**What the exercise asks:**
Using the passage on the Indiana Asteroid Program, explain in one to three sentences why the program came to an end.

**Provided text:**
⟨

The Indiana Asteroid Program was a photographic astronomical survey of asteroids during 1949–1967, at the U.S. Goethe Link Observatory near Brooklyn, Indiana. The program was initiated by Frank K. Edmondson of Indiana University using a 10-inch f/6.5 Cooke triplet astrographic camera.

Its objectives included recovering asteroids that were far from their predicted positions, making new orbital calculations or revising old ones, deriving magnitudes accurate to about 0.1 mag, and training students.

When the observatory's 36-inch (0.91-meter) reflecting telescope proved unsuitable for searching for asteroids, postdoctoral fellow James Cuffey arranged the permanent loan of a 10-inch (25-centimeter) lens from the University of Cincinnati. Mounted in a shed near the main observatory, the instrument using the borrowed lens was responsible for all of the program's discoveries.

By 1958, the program had produced 3,500 photographic plates showing 12,000 asteroid images and had published about 2,000 accurate positions in the Minor Planet Circular. When the program ended in 1967, it had discovered a total of 119 asteroids. The program's highest numbered discovery, 30718 Records, made in 1955, was not named until November 2007 (M.P.C. 61269).

The program ended when the lights of the nearby city of Indianapolis became too bright to permit the long exposures required for the photographic plates. The program's nearly 7,000 photographic plates are now archived at Lowell Observatory.

⟩

**Data excerpt:**
⟨

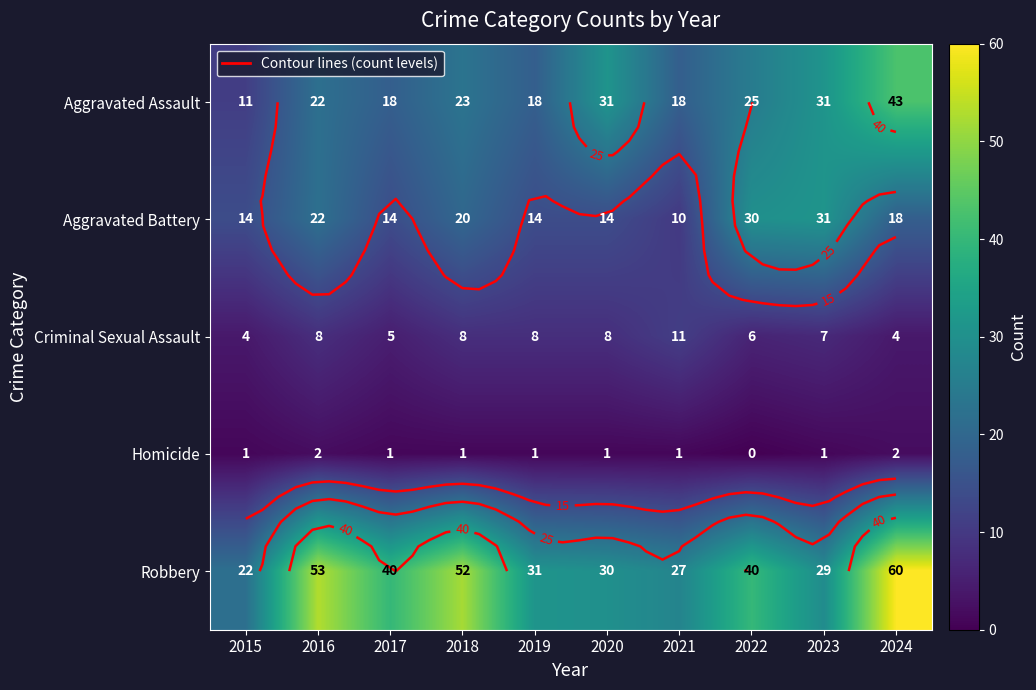

What is the minimum value for Aggravated Assault?

11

⟩

**Exercise result:**
The program ended because the lights of nearby Indianapolis grew too bright. The resulting sky glow no longer allowed the long exposures that the photographic plates required.